NHLRC2 is present across all kingdoms of life.
(A) Trx-like and β-propeller domain sequences from 16 representatives are aligned (the full sequence alignment is in the supplementary material) and conserved residues are indicated in human NHLRC2 (1–590) sequence in red color. The consensus sequence derived from 16 eukaryotic and prokaryotic representatives is provided. CC(I/V)NC motif is indicated by arrowheads and Asp-148 by an asterisk. (B) Domain architecture of NHLRC2 in mammals, plants and bacteria. Plant orthologs contain a transmembrane helix (shown in red) in between HAD and Trx-like domain. Note a small number of bacterial sequences show the mammalian domain architecture. (C) Conserved residues (shown in red) identified in eukaryotic and bacterial orthologs are mapped in human NHLRC2 (9–572) structure.
Fig 6.
D148Y mutation of NHLRC2 causing FINCA disease.
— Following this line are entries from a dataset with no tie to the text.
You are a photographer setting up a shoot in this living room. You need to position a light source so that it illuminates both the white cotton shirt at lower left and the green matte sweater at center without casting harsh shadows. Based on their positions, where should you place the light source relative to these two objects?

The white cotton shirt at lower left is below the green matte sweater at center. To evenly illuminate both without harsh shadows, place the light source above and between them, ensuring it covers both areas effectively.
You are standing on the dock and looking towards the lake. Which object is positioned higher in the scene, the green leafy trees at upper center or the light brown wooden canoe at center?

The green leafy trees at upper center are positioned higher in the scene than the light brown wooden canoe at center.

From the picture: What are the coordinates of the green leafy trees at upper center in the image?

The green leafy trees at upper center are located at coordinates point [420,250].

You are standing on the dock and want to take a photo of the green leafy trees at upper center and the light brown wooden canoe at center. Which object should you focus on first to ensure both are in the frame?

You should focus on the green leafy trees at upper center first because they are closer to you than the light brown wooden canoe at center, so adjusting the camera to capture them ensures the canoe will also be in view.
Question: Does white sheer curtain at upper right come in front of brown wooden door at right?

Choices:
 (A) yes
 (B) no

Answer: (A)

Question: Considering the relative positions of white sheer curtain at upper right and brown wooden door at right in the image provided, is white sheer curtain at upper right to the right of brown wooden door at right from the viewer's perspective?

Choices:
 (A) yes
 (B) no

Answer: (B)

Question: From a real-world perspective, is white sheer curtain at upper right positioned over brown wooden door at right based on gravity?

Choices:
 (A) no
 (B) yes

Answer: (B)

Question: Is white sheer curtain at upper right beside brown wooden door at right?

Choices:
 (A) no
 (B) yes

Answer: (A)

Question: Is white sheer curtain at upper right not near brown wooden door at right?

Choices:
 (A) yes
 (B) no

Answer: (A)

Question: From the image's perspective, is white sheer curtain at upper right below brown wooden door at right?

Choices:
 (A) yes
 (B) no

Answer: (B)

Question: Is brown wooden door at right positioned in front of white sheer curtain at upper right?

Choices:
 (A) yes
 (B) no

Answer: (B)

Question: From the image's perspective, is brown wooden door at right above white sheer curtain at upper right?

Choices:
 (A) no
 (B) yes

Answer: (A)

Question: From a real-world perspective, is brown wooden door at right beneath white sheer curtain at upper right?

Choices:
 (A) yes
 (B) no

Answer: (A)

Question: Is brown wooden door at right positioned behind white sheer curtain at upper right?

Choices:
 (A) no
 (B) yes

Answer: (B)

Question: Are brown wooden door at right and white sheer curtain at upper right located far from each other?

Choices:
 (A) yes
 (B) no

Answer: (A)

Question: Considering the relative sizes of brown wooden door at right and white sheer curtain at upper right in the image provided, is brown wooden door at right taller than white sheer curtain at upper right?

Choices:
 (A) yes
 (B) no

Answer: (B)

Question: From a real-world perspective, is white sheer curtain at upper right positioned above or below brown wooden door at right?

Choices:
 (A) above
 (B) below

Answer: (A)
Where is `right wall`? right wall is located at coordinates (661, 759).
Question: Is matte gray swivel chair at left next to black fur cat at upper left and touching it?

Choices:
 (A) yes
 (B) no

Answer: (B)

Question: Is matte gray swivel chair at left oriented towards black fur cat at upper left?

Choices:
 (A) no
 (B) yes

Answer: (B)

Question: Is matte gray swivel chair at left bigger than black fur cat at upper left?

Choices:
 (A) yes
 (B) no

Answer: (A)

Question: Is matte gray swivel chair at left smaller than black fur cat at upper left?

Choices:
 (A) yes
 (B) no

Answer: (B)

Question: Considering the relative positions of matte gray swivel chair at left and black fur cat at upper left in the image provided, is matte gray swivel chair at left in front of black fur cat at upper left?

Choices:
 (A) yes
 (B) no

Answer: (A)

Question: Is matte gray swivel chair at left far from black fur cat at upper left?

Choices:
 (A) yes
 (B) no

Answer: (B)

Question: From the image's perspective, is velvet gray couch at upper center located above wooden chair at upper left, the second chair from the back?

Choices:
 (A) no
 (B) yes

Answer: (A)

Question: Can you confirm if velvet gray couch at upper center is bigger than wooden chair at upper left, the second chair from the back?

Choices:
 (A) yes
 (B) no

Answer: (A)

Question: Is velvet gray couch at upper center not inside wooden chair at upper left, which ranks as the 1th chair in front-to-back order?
(A) D148 (in red) location in the Trx-like domain of NHLRC2. The CCINC motif is also shown. (B) Close up view of D148 environment in the structure of NHLRC2. The model is colored similarly to that in Fig 1. D148 is shown in ball and stick representation and the neighboring residues are shown in stick representation. Potential hydrogen bonds are shown with black lines. (C) The folding state of the full-length human NHLRC2 and D148Y mutant was assessed by circular dichroism measurements (CD). Visual inspection of the CD spectra indicates that the wild-type NHLRC2 (solid black) and D148Y (grey circles) mutant are folded and contain a mixture of α-helices and β-strands. Both spectra are of similar shape indicating a similar amount of regular secondary structure. (D) The thermal stability of the proteins was analyzed by Thermofluor. Wild-type full-length NHLRC2 (solid black) demonstrated a sharp unfolding transition with average Tm of 61.5°C and the analysis of derivative showed a cooperative unfolding event. The D148Y mutation (grey circles) resulted in a lower Tm of 59.3°C, however, the analysis of derivative still demonstrated a cooperative unfolding, suggesting that the mutation caused small local changes in the protein structure and stability.